Apart from "Nuclear", the rest of the album consists of assorted previously recorded music, which Knowles, Rowland and Williams handpicked. Williams said that Love Songs was made "for the fans", and told MTV News about recording the "Nuclear" track, "It was a bunch of fun. It was just picking up right where we left off. The harmonies and just us stacking [vocals] ... Beyoncé laid hers first, then I'd go and lay another note to the bottom, and I'm like, 'Wow, this is dope.' I literally got goose bumps." In an interview with German web show MalcolmMusic, commenting her contribution to the song as a songwriter, Michelle Williams revealed that Pharrell had already written the verses for Rowland and Knowles, and that Knowles urged Michelle to write her own bridge.

==Critical response==

Upon its release, the public reaction to "Nuclear" was mixed. According to MTV News, "Those saying "no, no, no" called it too mid-tempo, underwhelming even, for an act that built its catalog on power anthems like "Survivor." But supporters fell hard for the drum-heavy Pharrell production." Consequence of Sound's Amanda Koellner gave Love Songs a mixed review, noting that its material highlights "the group’s knack for harmony and emotion" and it is "a shot of nostalgia", but isn't an "essential collection". Sarah Rodman of The Boston Globe was displeased with the lack of new material, calling the album "unnecessary" in the "digital world of playlist-making". Although, Rodman did praise "Nuclear" as a "modestly appealing trifle that features quasi-scientific nonsense about 'when two become one on a quantum level' and benefits from all the slow jam somnambulance preceding it by being slightly more alert."

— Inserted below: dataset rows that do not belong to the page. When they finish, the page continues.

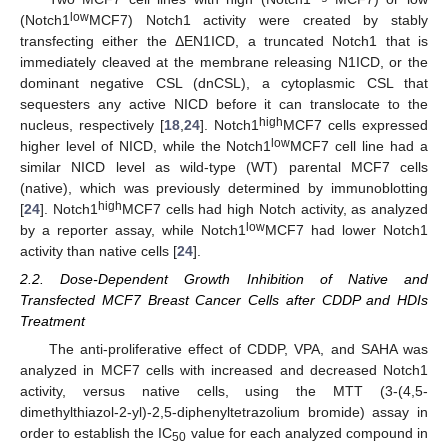
low
(Notch1
MCF7) Notch1 activity were created by stably
transfecting either the ΔEN1ICD, a truncated Notch1 that is
immediately cleaved at the membrane releasing N1ICD, or the
dominant negative CSL (dnCSL), a cytoplasmic CSL that
sequesters any active NICD before it can translocate to the
high
nucleus, respectively [
18
,
24
]. Notch1
MCF7 cells expressed
low
higher level of NICD, while the Notch1
MCF7 cell line had a
similar NICD level as wild-type (WT) parental MCF7 cells
(native), which was previously determined by immunoblotting
high
[
24
]. Notch1
MCF7 cells had high Notch activity, as analyzed
low
by a reporter assay, while Notch1
MCF7 had lower Notch1
activity than native cells [
24
].
2.2. Dose-Dependent Growth Inhibition of Native and
Transfected MCF7 Breast Cancer Cells after CDDP and HDIs
Treatment
The anti-proliferative effect of CDDP, VPA, and SAHA was
analyzed in MCF7 cells with increased and decreased Notch1
activity, versus native cells, using the MTT (3-(4,5-
dimethylthiazol-2-yl)-2,5-diphenyltetrazolium bromide) assay in
order to establish the IC
value for each analyzed compound in
50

Jim Farber of the New York Daily News said the album's ballads which "didn't flatter Destiny's core persona" sounded like "extended runs rather than fully honed tunes." Farber, who had given the album an overall score of three out of five stars, went on to praise their "rich" vocal performances, writing "the way the voices of Kelly Rowland and Michelle Williams wrap around Beyoncé’s — encouraging ever higher flights, while jazzing up each other’s runs — proves this wasn’t just a one-woman show".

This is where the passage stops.